…Астраханская гадалка напророчила его будущей матери невероятное — рождение поэта — летом 1917 года. Страшный тектонический разлом русской жизни. Февраль уже размыл бастионы, монарха подлостью и обманом уже вынудили отречься от престола. Вскоре девятый вал Октября разрушил страну окончательно. Империя погибла — и возродилась уже не той. Новая, советская, — уничтожила все старые сословия. Конечно не сразу (с маху это просто невозможно) — разорила и почти уничтожила крестьянство. Погибло крестьянство (в наше время дотлевают остатки) — но прежде заговорило, создало свою литературу. Дворянской — от Державина и Пушкина до Бунина — уже не осталось, отговорили тёмные аллеи усадеб. Но Русь не может молчать. Заговорила роща золотая: Есенин, Клюев, П. Васильев. И она потом отговорила, вырубленная красным топором. Другая Русь заговорила — мужичья. Сначала был Шолохов. (В «Тихом Доне» никакой «книжности». Почти все герои — простой люд, ни у одного классика прежде никогда такого не было. Все эпиграфы — из народных казачьих песен. В романе ни на грош интеллигентщины. Ну, а если мелькнула разок «книжность» (дневники молодого Листвицкого), так то нарочно, с усмешкой, если не с презрением, — чтобы показать, как чужеродно это выморочное сознание всем тем, кто живёт настоящей жизнью на земле.) Мужик — заговорил. Отучили его петь песни, которых ему прежде вполне доставало, отняли его письменную речь, которой владели дворяне, — и он сам начал писать. Русская поэзия тоже не вся пала в камерности Серебряного века и в камерах века Советского. Началась великая война в 1941 году — и с долгом ратным взвалил на себя русский мужик и долг песенный, поэтический. Так появился Твардовский. Потом, чтобы отпеть крестьянство, явились «деревенщики»: Белов, Астафьев, Носов, Распутин. Запел стихи Тряпкин, запел песни Рубцов. Но то песни… И вот появился Юрий Кузнецов, крестьянский внук и сын солдата, — и дала о себе знать, никем и ничем не убиенная, могучая русская поэтическая мысль. Та, что идёт от Автора «Слова о полку Игореве», от митрополита Илариона, от Державина, Пушкина, Тютчева, Боратынского.

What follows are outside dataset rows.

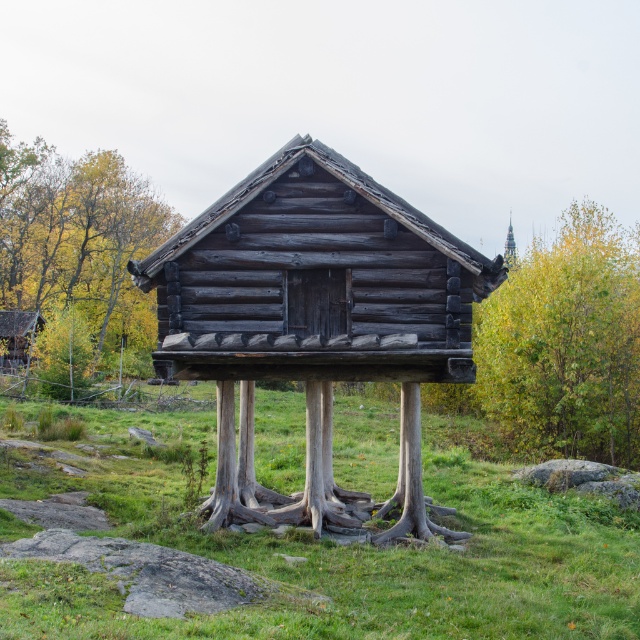
Question: Is weathered wood log cabin at center further to camera compared to brown wood tree at left?

Choices:
 (A) no
 (B) yes

Answer: (A)

Question: In this image, where is brown wood tree at left located relative to wooden cabin at center?

Choices:
 (A) below
 (B) above

Answer: (B)

Question: Which of the following is the closest to the observer?

Choices:
 (A) weathered wood log cabin at center
 (B) brown wood tree at left
 (C) green leafy tree at right
 (D) wooden cabin at center

Answer: (A)

Question: Which object appears closest to the camera in this image?

Choices:
 (A) wooden cabin at center
 (B) green grass at center
 (C) brown wood tree at left
 (D) green leafy tree at right

Answer: (B)

Question: Based on their relative distances, which object is nearer to the brown wood tree at left?

Choices:
 (A) green grass at center
 (B) weathered wood log cabin at center

Answer: (A)

Question: Does green grass at center have a smaller size compared to green leafy tree at right?

Choices:
 (A) no
 (B) yes

Answer: (B)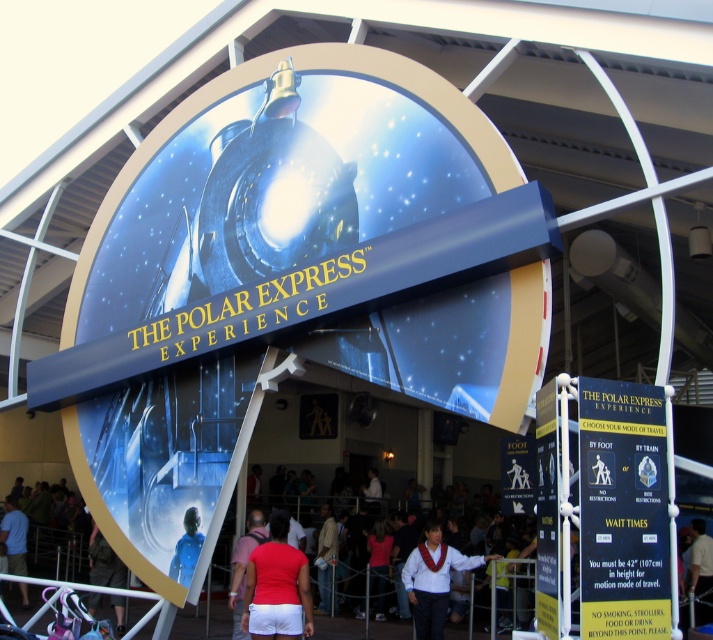
You are standing at the entrance of The Polar Express Experience and see the white satin vest at center and the blue fabric shirt at center. Which one is closer to you?

The white satin vest at center is closer to you because it is further to the viewer than the blue fabric shirt at center.

You are a costume designer preparing for a play about The Polar Express. You have two costume pieces available for the conductor character. The white satin vest at center and the blue fabric shirt at center. Which costume piece should you choose if you want the conductor to look more authoritative and commanding?

The white satin vest at center has a larger size compared to the blue fabric shirt at center, so choosing the white satin vest at center would make the conductor appear more authoritative and commanding due to its larger size.

You are standing at the entrance of The Polar Express Experience and notice two points marked on the large circular sign. The first point is at coordinates point (307, 580) and the second is at point (702, 589). Which point appears closer to you?

Point (307, 580) is closer to the camera than point (702, 589), so the first point is closer to you.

Но это пласт, так сказать, социальный.
Возьмём другой, что глубже, — религиозный. Кто в русской поэзии 19 века поднялся до духовной высоты державинской оды «Бог»? Нет ответа. Одинока и недосягаема та сияющая белоснежная вершина. Где-то рядом поздний Пушкин со своим последним циклом стихов, глубоко православных по духу. (Я не согласен с Ю. Кузнецовым, который сказал в «Воззрении», что небо Пушкина неправославно и в нём царит Аполлон с музами. Это касается разве что юного Пушкина.)
Итак, Золотой век русской литературы, русской поэзии. Могучая держава, твёрдые устои, в народе — глубокая, не рассудочная, а сердечная вера. Но высшее общество уже тронуто распадом, дворянство поражено масонской гнилью, вспенившейся в 1825 году на Сенатской площади. Чуткая к прогрессу словесность уже вольтерьянствует, поэты «шалят» с религией, играют в записные «афеи» (атеисты). Николаю I было ещё по силам «подморозить» Россию, но после него дух стал стремительно падать. Разночинная чернь изъела благородное золото века. Лишь Достоевский по-настоящему прозрел, ожидая казнь на плацу. То будущее России, что ему впоследствии открылось в пророческих видениях, было ужасом и гибелью всего самого заветного и катастрофой для народа. Но никто уже всерьёз не слушал и не понимал его пророчеств…
В следующем, Серебряном веке уже не шутки шутили с Богом, а напрямую и всяким способом заигрывали с дьяволом. Добивались его расположения. И добились. Жеманничали при этом: «Кокаина серебряной пылью / Мою молодость вдаль унесло…» Не этой ли пылью посеребрён Серебряный век русской литературы? Тютчевское «не плоть, а дух растлился в наши дни» зазвучало как нечто старомодное: всё растлилось, и весьма охотно. Богохульство, а потом и остервенелое кощунство превратилось в норму (особенно хамским это было у раннего Маяковского).